The world’s leading producer of cocoa, the major ingredient in chocolate, Ivory Coast instituted the reform in order to raise farmgate prices, and in turn encourage growers to boost output and make investments in their abandoned plantations.
Under the programme, authorities have been holding auctions twice daily to sell the bulk of the 2012/13 season’s crop before it actually starts in October. The auctions will be used to determine the standard price for the season, and will require that farmers get at least 50 percent of that price for the duration of the season.
Buyers and exporters had initially distanced themselves from the arrangement, accusing authorities of underestimating the real cost of bringing cocoa to port. They also had little faith in the scale for reimbursing handling costs, fearing it could heap losses on them.
But government officials now say that the auctions are going on and the broader reform process is alive again, as government intends to address all concerns of exporters.
“We are satisfied with how the auctions are now moving forward,” Emmanuel Ahoutou, principal private secretary to Finance Minister, Charles Koffi Diby said. “Everyone is participating in them now. It’s working well and without problem.”

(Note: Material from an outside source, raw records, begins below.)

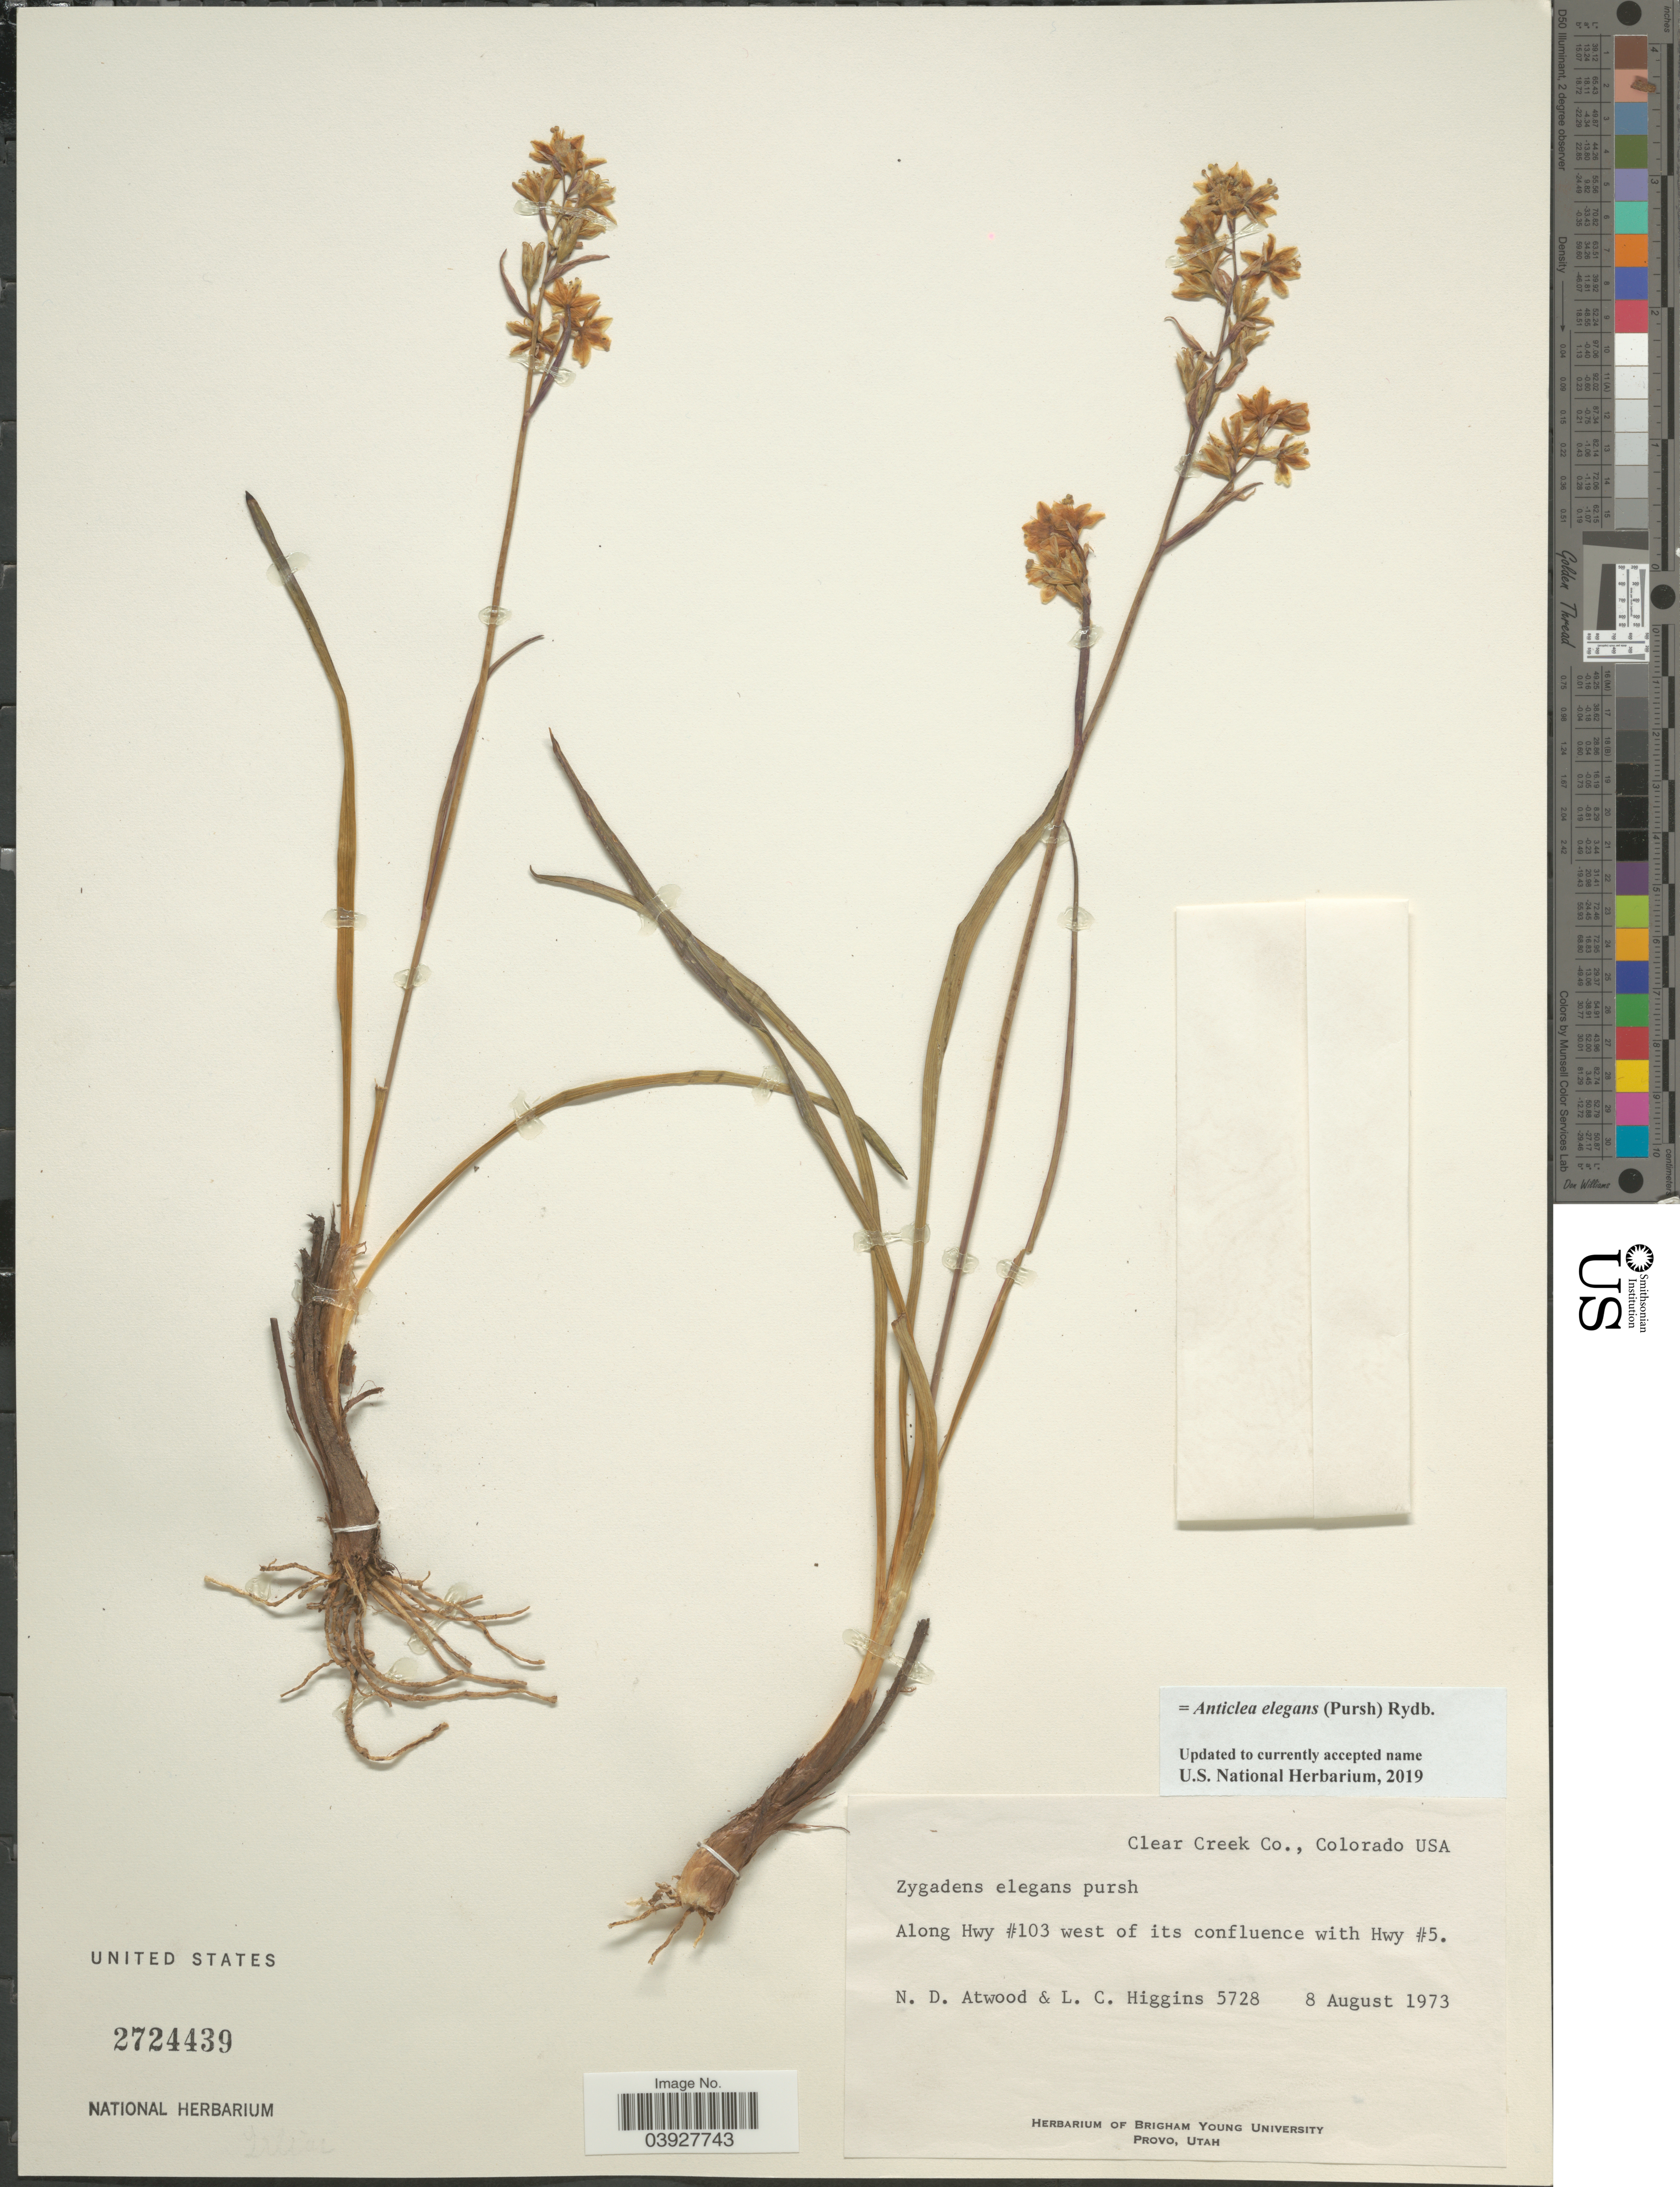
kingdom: Plantae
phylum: Tracheophyta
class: Liliopsida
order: Liliales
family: Melanthiaceae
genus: Anticlea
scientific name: Anticlea elegans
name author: (Pursh) Rydb.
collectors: N. Atwood & L. Higgins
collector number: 5728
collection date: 1973-08-08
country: United States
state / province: Colorado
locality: Clear Creek Co. Along Hwy #103 west of its confluence with Hwy #5.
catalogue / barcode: US 2724439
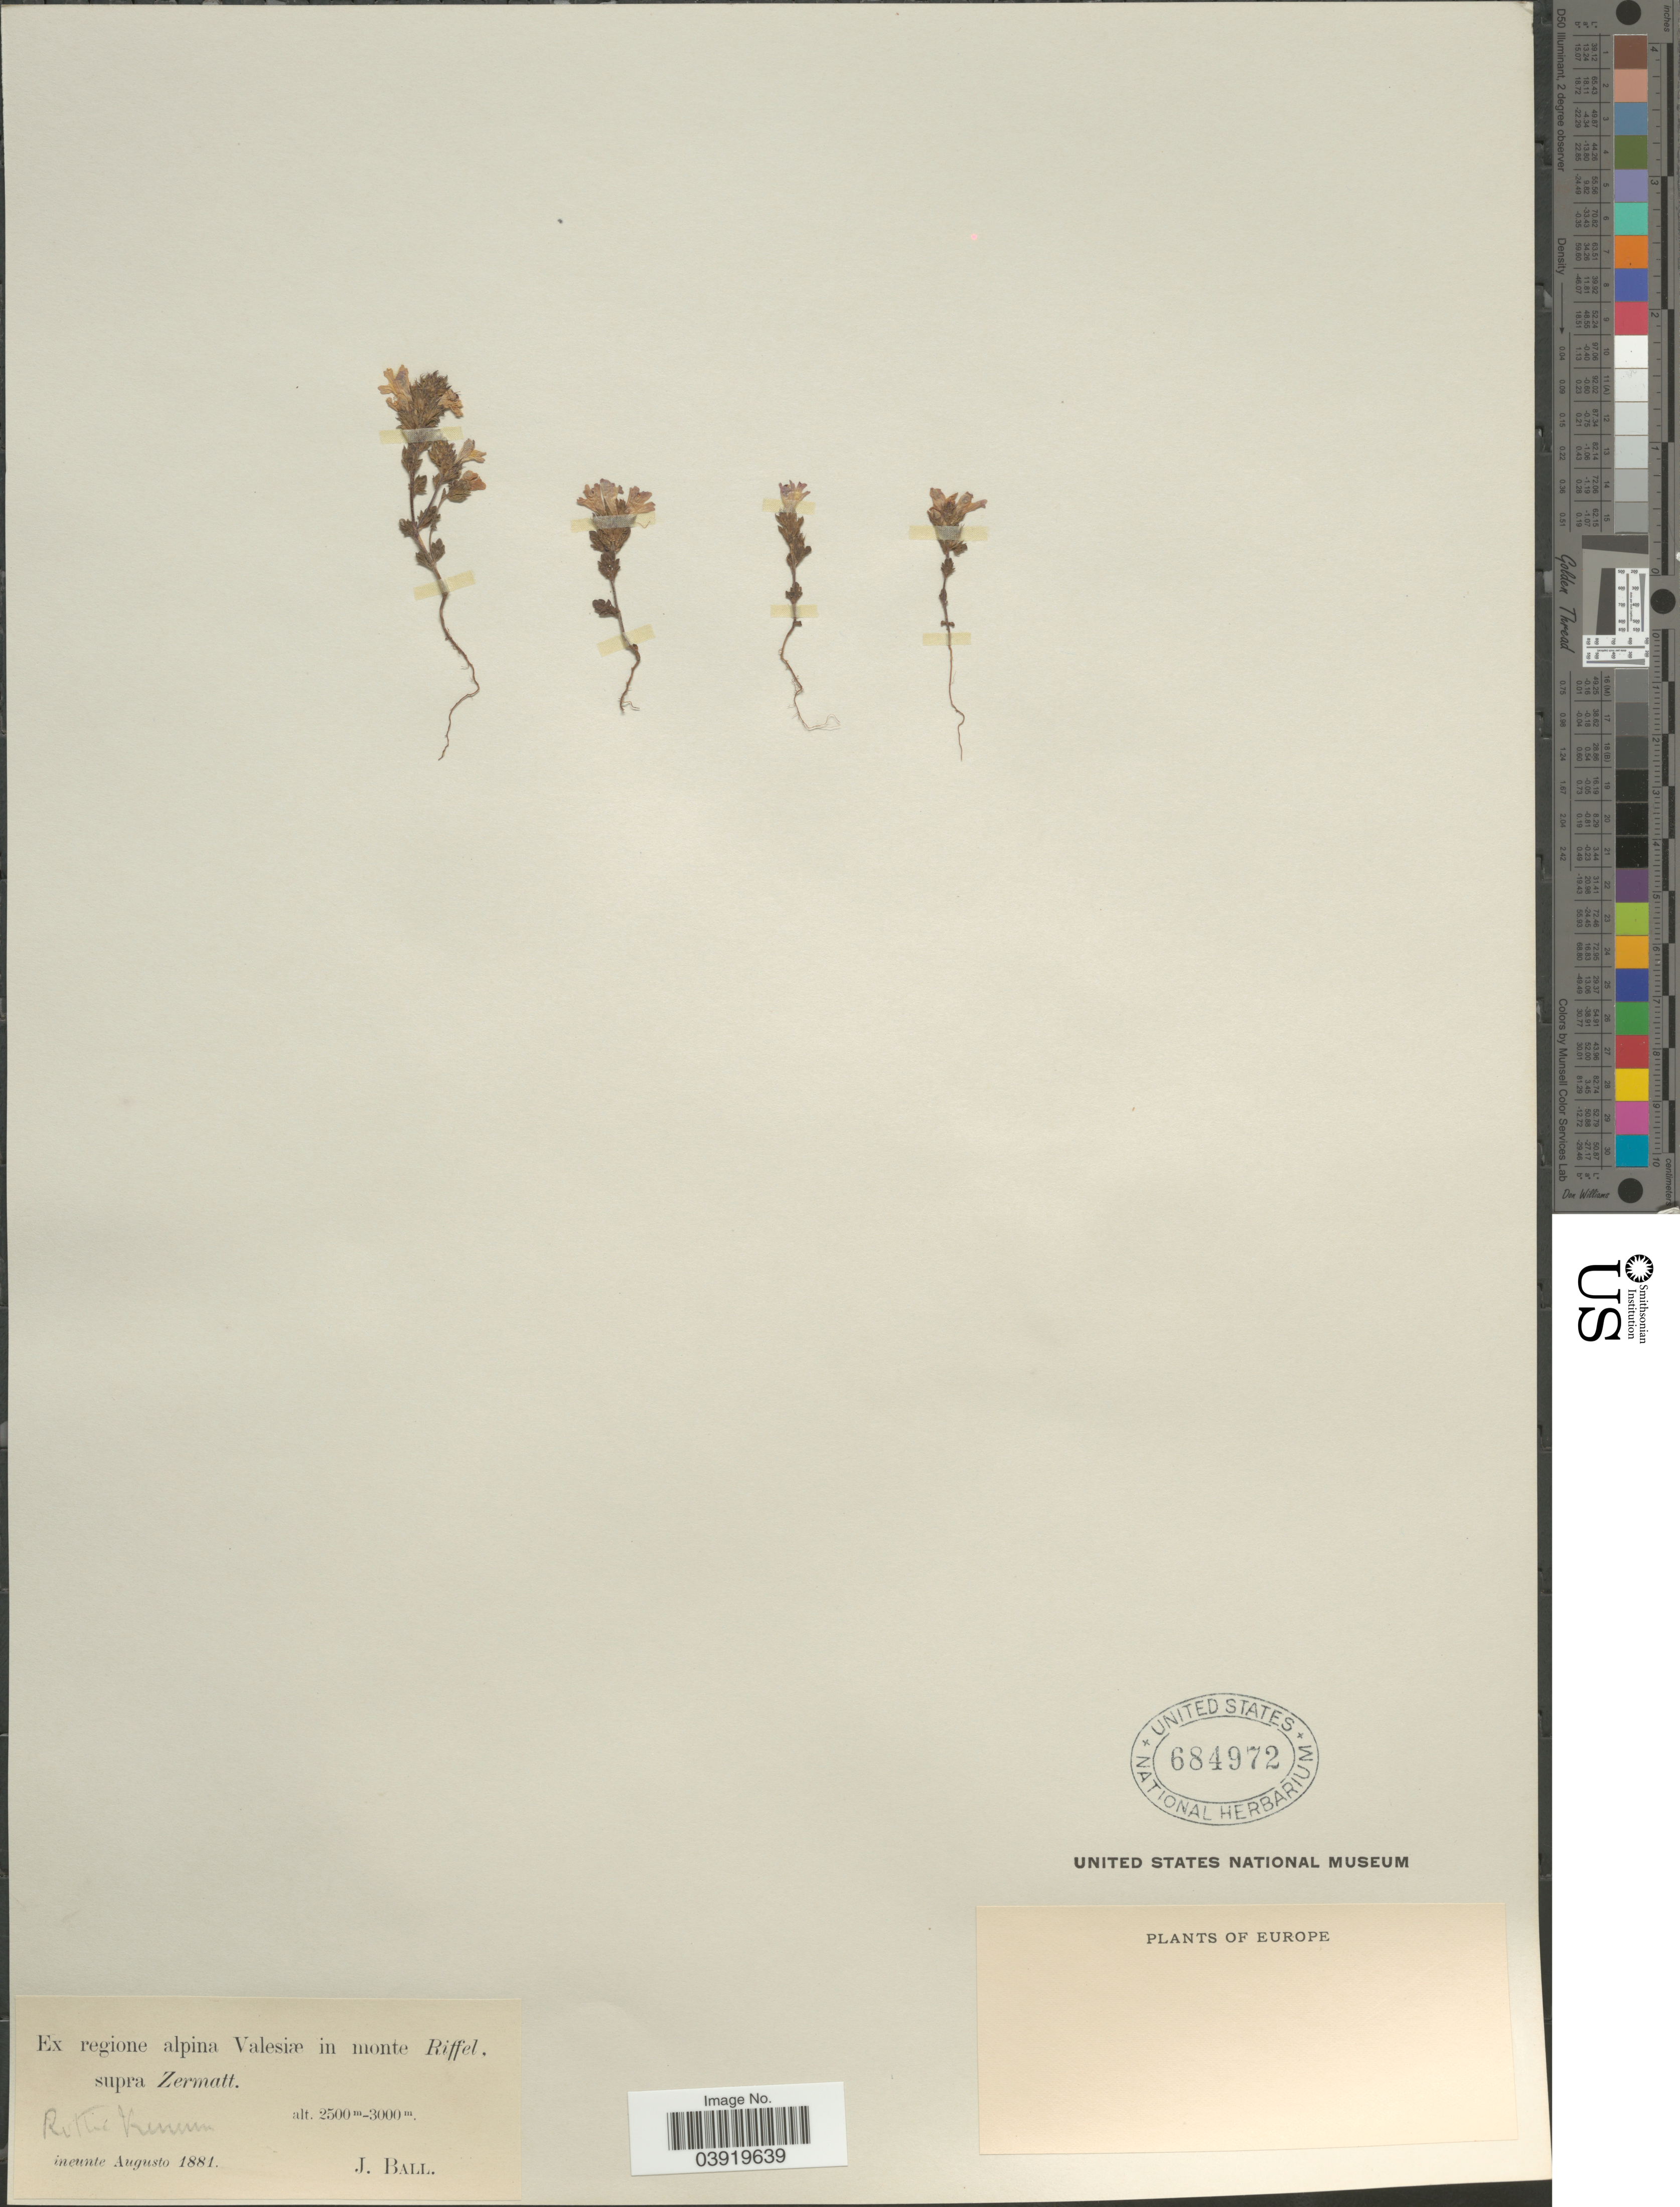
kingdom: Plantae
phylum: Tracheophyta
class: Magnoliopsida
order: Lamiales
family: Orobanchaceae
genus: Euphrasia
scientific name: Euphrasia sp.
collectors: J. Ball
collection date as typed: Ineunte Augusto 1881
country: Switzerland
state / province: Valais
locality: Ex regione alpina Valesiæ in monte Riffel supra Zermatt. Europe. Riffel Kennum [unsure placement].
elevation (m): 2500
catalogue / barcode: US 684972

Although the International Monetary Fund (IMF) is yet to officially review progress reports prior to the taking of a final decision, it has declared that a deal would likely be done by the end of June, a move that analysts consider a tacit expression of confidence in ongoing works.
“The things that we identified as essential for the first six months have more or less been done. Setting up the new structures, putting the legal framework in place, and starting auctions: all of that is happening,” IMF Resident Representative, Wayne Camard said.
Tedd George, head of agricultural research at Ecobank believes that concluding the debt deals is years behind schedule, and that the IMF and the World Bank are under enormous pressure to get them out of the door.
“I don’t think they are looking at the fine print. Right now (buyers and exporters) are engaged because they have little other option. But they are also negotiating hard behind the scenes to protect their interests,” he added.
Farmers in the country have said they would be happy if the succeeds in providing them with prices between 800 and 1,000 CFA/kg.
Ivory Coast is the largest cocoa grower in the world, its biggest exporters being units of ADM, Cargill, Barry Callebault and Armajaro. It produced a record 1.5 million tonnes last season despite the civil war that crushed exports for many months.